**Request**
Every line in the records below between the one holding "- Security incident response procedures" and the one holding "Sets the focus", inclusive, is to be set down exactly; all other lines are to be left out.

(Entries shown)

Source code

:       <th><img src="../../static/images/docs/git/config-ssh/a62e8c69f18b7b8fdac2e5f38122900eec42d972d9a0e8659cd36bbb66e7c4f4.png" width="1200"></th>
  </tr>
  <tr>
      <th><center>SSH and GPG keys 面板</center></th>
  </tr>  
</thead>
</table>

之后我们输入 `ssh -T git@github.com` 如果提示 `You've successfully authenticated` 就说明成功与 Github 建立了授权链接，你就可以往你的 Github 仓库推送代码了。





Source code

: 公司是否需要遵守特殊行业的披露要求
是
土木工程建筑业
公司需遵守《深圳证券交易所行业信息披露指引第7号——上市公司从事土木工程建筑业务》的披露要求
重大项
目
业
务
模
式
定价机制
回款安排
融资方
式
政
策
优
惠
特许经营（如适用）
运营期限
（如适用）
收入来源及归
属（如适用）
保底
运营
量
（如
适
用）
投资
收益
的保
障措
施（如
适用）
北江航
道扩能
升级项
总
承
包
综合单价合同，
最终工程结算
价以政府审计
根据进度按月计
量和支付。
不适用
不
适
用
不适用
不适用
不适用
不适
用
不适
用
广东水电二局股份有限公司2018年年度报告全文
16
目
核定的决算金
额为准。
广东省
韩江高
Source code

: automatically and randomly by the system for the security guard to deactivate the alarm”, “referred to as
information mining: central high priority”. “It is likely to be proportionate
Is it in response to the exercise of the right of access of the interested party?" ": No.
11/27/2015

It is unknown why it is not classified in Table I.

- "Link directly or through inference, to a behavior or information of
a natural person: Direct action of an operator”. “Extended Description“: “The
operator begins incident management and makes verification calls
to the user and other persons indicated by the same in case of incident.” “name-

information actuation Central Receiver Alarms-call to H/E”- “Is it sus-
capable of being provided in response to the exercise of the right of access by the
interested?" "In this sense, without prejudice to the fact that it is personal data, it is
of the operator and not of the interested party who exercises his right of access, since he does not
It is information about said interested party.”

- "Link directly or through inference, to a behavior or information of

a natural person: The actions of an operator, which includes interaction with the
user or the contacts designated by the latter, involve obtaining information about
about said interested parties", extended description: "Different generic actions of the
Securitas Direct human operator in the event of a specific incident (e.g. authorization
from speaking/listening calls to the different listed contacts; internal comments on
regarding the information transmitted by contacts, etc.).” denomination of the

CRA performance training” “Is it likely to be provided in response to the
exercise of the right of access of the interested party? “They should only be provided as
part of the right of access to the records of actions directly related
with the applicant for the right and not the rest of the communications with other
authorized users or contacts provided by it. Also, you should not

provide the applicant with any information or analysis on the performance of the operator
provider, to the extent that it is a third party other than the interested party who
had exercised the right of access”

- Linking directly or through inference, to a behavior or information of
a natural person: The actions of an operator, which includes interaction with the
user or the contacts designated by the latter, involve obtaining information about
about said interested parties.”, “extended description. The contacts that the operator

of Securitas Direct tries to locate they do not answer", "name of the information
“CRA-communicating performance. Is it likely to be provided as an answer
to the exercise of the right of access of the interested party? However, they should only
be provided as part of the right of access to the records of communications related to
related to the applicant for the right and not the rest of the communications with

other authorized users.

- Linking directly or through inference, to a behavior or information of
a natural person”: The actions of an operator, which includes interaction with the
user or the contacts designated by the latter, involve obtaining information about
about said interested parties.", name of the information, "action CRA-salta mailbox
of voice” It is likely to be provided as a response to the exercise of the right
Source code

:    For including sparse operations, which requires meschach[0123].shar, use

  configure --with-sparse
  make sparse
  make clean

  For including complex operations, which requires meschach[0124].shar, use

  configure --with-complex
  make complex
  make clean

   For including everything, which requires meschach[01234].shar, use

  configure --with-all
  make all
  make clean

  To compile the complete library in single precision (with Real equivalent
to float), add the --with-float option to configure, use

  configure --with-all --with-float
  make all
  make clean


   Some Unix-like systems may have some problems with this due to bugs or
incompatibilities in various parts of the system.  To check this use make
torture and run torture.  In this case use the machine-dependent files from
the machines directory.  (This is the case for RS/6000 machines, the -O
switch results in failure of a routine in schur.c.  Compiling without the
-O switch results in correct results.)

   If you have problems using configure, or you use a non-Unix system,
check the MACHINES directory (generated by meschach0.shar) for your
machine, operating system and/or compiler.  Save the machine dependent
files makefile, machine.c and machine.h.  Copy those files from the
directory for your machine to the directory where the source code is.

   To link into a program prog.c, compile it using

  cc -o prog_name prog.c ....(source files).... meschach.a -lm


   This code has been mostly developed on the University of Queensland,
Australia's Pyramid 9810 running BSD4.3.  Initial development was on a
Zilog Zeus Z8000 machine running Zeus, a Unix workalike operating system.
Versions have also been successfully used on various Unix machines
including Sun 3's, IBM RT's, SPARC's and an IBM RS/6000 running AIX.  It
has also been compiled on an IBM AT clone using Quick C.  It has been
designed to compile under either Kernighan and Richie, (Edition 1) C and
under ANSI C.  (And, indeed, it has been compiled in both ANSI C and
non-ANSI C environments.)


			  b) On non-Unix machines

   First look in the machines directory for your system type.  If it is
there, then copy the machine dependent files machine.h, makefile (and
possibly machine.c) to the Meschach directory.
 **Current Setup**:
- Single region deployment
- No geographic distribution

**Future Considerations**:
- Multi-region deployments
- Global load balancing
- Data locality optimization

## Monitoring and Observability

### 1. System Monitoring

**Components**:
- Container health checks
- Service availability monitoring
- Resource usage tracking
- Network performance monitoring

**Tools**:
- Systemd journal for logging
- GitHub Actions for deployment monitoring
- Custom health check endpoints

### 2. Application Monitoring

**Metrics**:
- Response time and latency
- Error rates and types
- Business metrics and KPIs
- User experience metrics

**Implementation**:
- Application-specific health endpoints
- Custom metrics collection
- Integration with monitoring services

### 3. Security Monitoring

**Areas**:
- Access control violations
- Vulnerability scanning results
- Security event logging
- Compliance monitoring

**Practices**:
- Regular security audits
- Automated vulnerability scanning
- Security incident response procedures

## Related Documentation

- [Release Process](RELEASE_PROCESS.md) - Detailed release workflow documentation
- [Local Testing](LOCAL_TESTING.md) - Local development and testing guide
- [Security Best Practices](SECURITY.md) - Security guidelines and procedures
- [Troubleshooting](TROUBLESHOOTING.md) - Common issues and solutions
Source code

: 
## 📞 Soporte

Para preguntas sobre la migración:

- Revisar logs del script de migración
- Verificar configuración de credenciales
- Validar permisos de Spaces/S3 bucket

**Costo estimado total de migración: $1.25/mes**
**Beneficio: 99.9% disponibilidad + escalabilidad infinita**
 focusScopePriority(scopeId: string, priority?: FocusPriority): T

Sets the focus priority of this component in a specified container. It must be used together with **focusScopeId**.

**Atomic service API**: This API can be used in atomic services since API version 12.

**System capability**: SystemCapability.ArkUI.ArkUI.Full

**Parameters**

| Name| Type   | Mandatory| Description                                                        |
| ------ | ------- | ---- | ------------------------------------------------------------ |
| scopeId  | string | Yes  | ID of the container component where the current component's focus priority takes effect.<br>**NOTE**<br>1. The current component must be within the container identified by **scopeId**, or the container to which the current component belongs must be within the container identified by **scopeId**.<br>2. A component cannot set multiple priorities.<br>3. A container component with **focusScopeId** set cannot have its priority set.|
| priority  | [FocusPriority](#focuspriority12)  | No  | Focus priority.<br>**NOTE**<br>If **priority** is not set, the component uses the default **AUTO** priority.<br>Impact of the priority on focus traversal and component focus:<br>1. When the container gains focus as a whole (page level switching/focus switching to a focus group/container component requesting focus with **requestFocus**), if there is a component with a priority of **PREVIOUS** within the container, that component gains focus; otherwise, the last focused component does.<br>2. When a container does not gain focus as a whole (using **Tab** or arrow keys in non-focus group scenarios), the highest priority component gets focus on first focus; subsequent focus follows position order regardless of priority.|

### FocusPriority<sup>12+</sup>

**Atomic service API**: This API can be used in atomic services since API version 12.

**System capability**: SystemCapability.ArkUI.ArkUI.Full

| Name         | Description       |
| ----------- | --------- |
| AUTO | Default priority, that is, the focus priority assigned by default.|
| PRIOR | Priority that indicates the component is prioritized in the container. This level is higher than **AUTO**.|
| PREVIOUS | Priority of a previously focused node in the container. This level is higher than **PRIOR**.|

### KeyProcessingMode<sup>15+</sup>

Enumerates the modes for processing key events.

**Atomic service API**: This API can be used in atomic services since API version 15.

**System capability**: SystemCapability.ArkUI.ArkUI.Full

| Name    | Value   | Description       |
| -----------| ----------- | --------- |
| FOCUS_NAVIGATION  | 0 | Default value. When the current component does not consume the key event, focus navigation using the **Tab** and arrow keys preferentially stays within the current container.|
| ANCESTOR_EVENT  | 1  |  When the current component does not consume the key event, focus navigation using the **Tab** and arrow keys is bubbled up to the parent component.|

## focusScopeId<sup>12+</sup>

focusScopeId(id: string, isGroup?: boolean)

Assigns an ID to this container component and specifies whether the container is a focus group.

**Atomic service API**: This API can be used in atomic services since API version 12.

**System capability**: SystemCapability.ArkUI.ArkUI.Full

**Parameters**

(End Entries shown)

**Task result**
- Security incident response procedures

## Related Documentation

- [Release Process](RELEASE_PROCESS.md) - Detailed release workflow documentation
- [Local Testing](LOCAL_TESTING.md) - Local development and testing guide
- [Security Best Practices](SECURITY.md) - Security guidelines and procedures
- [Troubleshooting](TROUBLESHOOTING.md) - Common issues and solutions
Source code

: 
## 📞 Soporte

Para preguntas sobre la migración:

- Revisar logs del script de migración
- Verificar configuración de credenciales
- Validar permisos de Spaces/S3 bucket

**Costo estimado total de migración: $1.25/mes**
**Beneficio: 99.9% disponibilidad + escalabilidad infinita**
 focusScopePriority(scopeId: string, priority?: FocusPriority): T

Sets the focus priority of this component in a specified container. It must be used together with **focusScopeId**.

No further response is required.